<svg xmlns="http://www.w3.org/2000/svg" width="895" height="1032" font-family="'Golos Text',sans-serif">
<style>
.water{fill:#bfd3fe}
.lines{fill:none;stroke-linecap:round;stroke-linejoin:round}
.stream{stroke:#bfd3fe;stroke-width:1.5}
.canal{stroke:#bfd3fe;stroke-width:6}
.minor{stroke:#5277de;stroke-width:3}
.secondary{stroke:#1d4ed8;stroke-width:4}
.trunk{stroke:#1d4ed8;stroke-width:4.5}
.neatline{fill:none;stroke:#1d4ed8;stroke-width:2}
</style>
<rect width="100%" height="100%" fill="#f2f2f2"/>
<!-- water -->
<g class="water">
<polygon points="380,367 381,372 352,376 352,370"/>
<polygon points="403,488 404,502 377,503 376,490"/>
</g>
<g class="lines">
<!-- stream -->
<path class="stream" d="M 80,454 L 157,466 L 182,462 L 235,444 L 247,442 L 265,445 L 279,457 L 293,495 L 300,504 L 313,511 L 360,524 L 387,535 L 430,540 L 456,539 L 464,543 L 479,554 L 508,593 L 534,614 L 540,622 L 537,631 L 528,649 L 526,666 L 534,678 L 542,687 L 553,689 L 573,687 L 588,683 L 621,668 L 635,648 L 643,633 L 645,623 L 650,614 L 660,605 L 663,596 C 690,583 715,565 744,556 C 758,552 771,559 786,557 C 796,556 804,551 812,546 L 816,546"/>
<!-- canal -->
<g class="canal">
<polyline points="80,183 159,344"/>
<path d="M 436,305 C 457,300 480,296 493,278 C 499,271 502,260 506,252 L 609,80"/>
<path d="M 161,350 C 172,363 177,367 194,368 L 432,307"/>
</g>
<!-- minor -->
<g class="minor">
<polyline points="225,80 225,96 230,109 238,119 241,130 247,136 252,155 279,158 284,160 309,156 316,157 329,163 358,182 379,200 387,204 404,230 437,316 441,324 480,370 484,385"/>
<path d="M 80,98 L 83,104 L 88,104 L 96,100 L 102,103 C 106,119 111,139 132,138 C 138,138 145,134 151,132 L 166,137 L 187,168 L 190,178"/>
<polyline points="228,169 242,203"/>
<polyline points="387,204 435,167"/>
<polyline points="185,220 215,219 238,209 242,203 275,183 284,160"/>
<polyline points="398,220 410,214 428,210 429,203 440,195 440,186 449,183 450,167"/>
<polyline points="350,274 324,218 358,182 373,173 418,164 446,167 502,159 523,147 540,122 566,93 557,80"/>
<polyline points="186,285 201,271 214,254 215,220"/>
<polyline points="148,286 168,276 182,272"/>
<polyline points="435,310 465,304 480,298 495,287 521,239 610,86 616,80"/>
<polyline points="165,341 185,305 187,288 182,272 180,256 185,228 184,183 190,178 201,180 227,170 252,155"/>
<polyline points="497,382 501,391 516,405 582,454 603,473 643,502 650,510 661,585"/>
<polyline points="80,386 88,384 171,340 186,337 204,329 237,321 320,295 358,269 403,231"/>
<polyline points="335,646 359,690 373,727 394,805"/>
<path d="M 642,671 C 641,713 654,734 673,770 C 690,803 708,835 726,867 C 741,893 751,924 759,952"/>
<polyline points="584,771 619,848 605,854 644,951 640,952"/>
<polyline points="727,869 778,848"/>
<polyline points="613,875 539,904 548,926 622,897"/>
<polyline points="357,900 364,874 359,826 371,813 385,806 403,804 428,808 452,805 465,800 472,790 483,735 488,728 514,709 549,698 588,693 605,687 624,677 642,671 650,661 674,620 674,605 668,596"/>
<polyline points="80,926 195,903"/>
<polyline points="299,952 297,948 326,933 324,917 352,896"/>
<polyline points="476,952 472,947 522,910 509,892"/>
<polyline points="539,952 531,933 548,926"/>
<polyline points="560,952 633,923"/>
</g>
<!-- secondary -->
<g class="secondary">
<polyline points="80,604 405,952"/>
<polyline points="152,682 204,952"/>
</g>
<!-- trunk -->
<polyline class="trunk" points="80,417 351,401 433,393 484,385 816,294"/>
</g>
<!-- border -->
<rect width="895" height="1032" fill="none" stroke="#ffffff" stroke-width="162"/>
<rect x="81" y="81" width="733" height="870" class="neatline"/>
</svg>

+++++

■ **Activity**
Your task is to repeat the data exactly, with nothing left out.

■ **Finished exercise**
<svg xmlns="http://www.w3.org/2000/svg" width="895" height="1032" font-family="'Golos Text',sans-serif">
<style>
.water{fill:#bfd3fe}
.lines{fill:none;stroke-linecap:round;stroke-linejoin:round}
.stream{stroke:#bfd3fe;stroke-width:1.5}
.canal{stroke:#bfd3fe;stroke-width:6}
.minor{stroke:#5277de;stroke-width:3}
.secondary{stroke:#1d4ed8;stroke-width:4}
.trunk{stroke:#1d4ed8;stroke-width:4.5}
.neatline{fill:none;stroke:#1d4ed8;stroke-width:2}
</style>
<rect width="100%" height="100%" fill="#f2f2f2"/>
<!-- water -->
<g class="water">
<polygon points="380,367 381,372 352,376 352,370"/>
<polygon points="403,488 404,502 377,503 376,490"/>
</g>
<g class="lines">
<!-- stream -->
<path class="stream" d="M 80,454 L 157,466 L 182,462 L 235,444 L 247,442 L 265,445 L 279,457 L 293,495 L 300,504 L 313,511 L 360,524 L 387,535 L 430,540 L 456,539 L 464,543 L 479,554 L 508,593 L 534,614 L 540,622 L 537,631 L 528,649 L 526,666 L 534,678 L 542,687 L 553,689 L 573,687 L 588,683 L 621,668 L 635,648 L 643,633 L 645,623 L 650,614 L 660,605 L 663,596 C 690,583 715,565 744,556 C 758,552 771,559 786,557 C 796,556 804,551 812,546 L 816,546"/>
<!-- canal -->
<g class="canal">
<polyline points="80,183 159,344"/>
<path d="M 436,305 C 457,300 480,296 493,278 C 499,271 502,260 506,252 L 609,80"/>
<path d="M 161,350 C 172,363 177,367 194,368 L 432,307"/>
</g>
<!-- minor -->
<g class="minor">
<polyline points="225,80 225,96 230,109 238,119 241,130 247,136 252,155 279,158 284,160 309,156 316,157 329,163 358,182 379,200 387,204 404,230 437,316 441,324 480,370 484,385"/>
<path d="M 80,98 L 83,104 L 88,104 L 96,100 L 102,103 C 106,119 111,139 132,138 C 138,138 145,134 151,132 L 166,137 L 187,168 L 190,178"/>
<polyline points="228,169 242,203"/>
<polyline points="387,204 435,167"/>
<polyline points="185,220 215,219 238,209 242,203 275,183 284,160"/>
<polyline points="398,220 410,214 428,210 429,203 440,195 440,186 449,183 450,167"/>
<polyline points="350,274 324,218 358,182 373,173 418,164 446,167 502,159 523,147 540,122 566,93 557,80"/>
<polyline points="186,285 201,271 214,254 215,220"/>
<polyline points="148,286 168,276 182,272"/>
<polyline points="435,310 465,304 480,298 495,287 521,239 610,86 616,80"/>
<polyline points="165,341 185,305 187,288 182,272 180,256 185,228 184,183 190,178 201,180 227,170 252,155"/>
<polyline points="497,382 501,391 516,405 582,454 603,473 643,502 650,510 661,585"/>
<polyline points="80,386 88,384 171,340 186,337 204,329 237,321 320,295 358,269 403,231"/>
<polyline points="335,646 359,690 373,727 394,805"/>
<path d="M 642,671 C 641,713 654,734 673,770 C 690,803 708,835 726,867 C 741,893 751,924 759,952"/>
<polyline points="584,771 619,848 605,854 644,951 640,952"/>
<polyline points="727,869 778,848"/>
<polyline points="613,875 539,904 548,926 622,897"/>
<polyline points="357,900 364,874 359,826 371,813 385,806 403,804 428,808 452,805 465,800 472,790 483,735 488,728 514,709 549,698 588,693 605,687 624,677 642,671 650,661 674,620 674,605 668,596"/>
<polyline points="80,926 195,903"/>
<polyline points="299,952 297,948 326,933 324,917 352,896"/>
<polyline points="476,952 472,947 522,910 509,892"/>
<polyline points="539,952 531,933 548,926"/>
<polyline points="560,952 633,923"/>
</g>
<!-- secondary -->
<g class="secondary">
<polyline points="80,604 405,952"/>
<polyline points="152,682 204,952"/>
</g>
<!-- trunk -->
<polyline class="trunk" points="80,417 351,401 433,393 484,385 816,294"/>
</g>
<!-- border -->
<rect width="895" height="1032" fill="none" stroke="#ffffff" stroke-width="162"/>
<rect x="81" y="81" width="733" height="870" class="neatline"/>
</svg>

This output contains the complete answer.